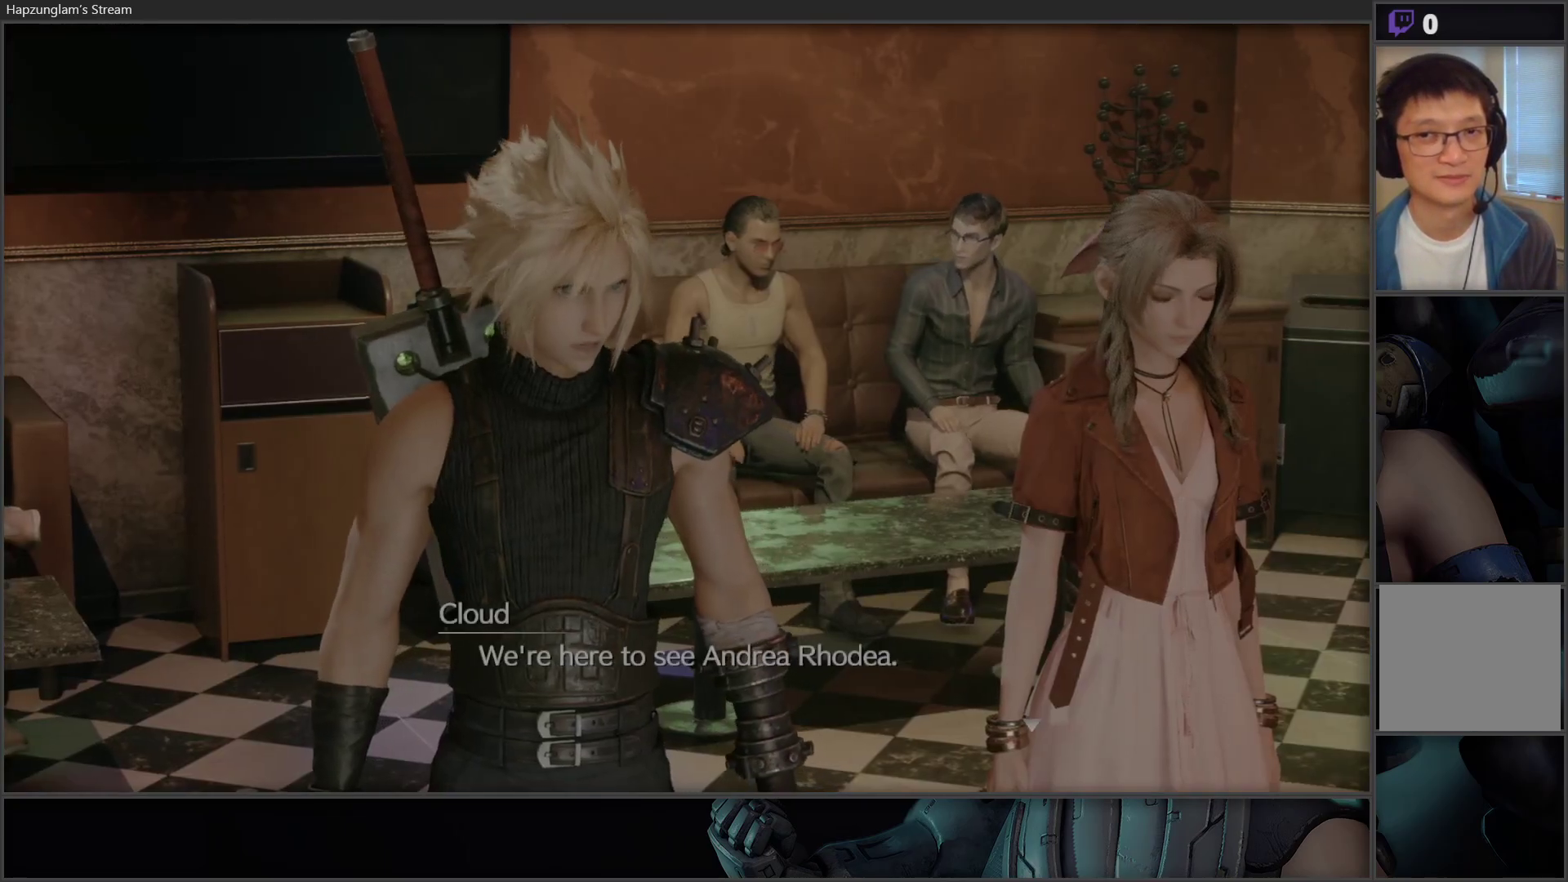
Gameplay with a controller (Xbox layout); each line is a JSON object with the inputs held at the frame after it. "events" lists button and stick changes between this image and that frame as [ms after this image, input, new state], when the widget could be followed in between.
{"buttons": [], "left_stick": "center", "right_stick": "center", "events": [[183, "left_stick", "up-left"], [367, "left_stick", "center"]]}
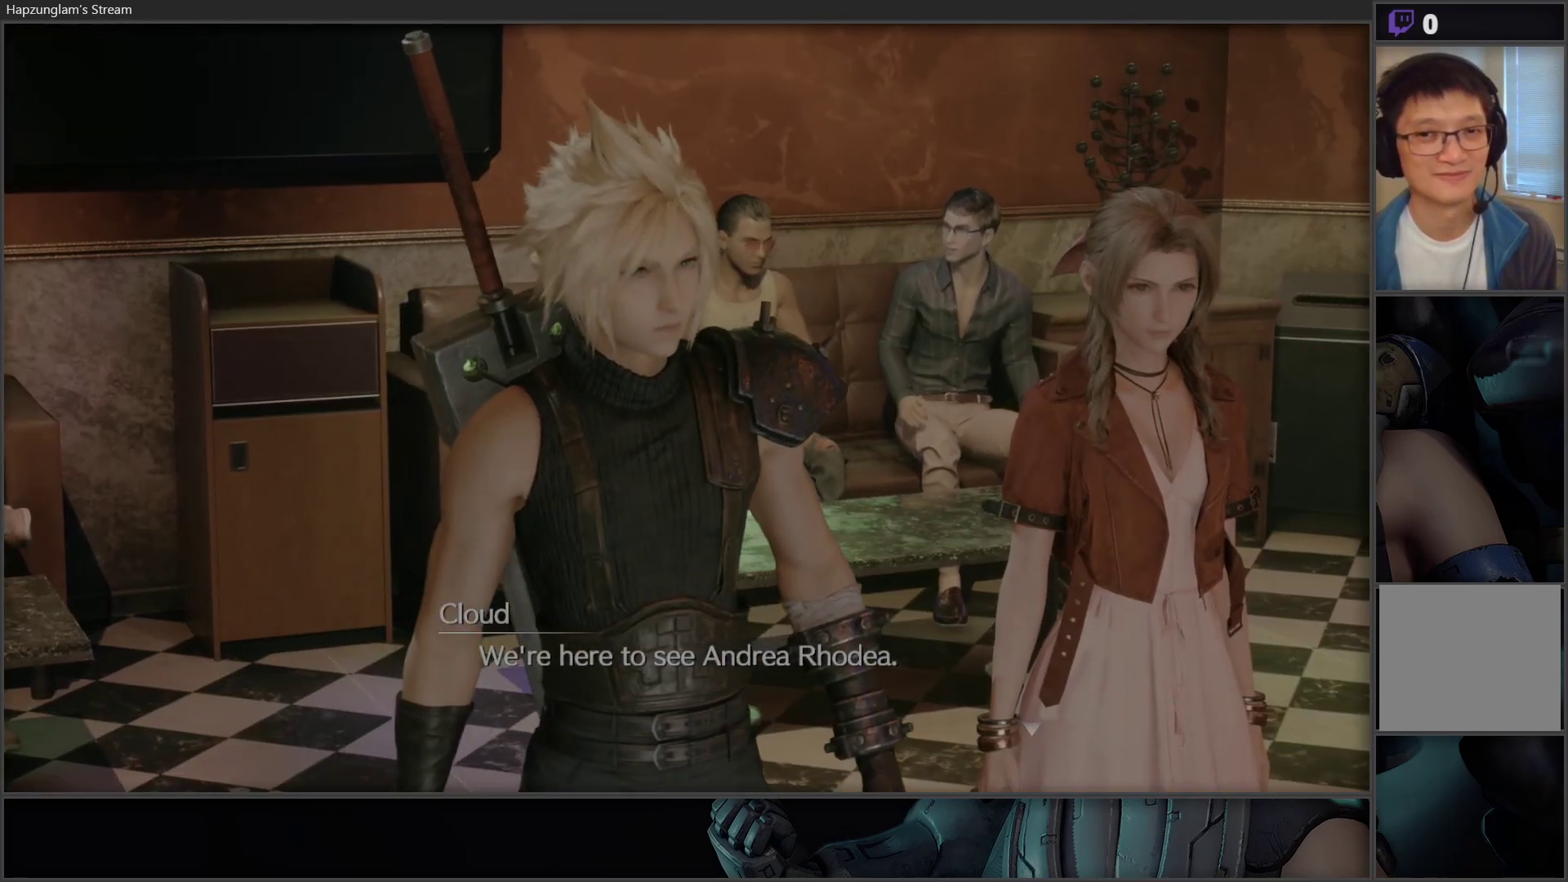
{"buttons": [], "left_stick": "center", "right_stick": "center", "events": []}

▶ Problem to solve
Nothing but the text is wanted: repeat the data above exactly, without its images.

▶ Response to this exercise
Gameplay with a controller (Xbox layout); each line is a JSON object with the inputs held at the frame after it. "events" lists button and stick changes between this image and that frame as [ms after this image, input, new state], when the widget could be followed in between.
{"buttons": [], "left_stick": "center", "right_stick": "center", "events": [[183, "left_stick", "up-left"], [367, "left_stick", "center"]]}
{"buttons": [], "left_stick": "center", "right_stick": "center", "events": []}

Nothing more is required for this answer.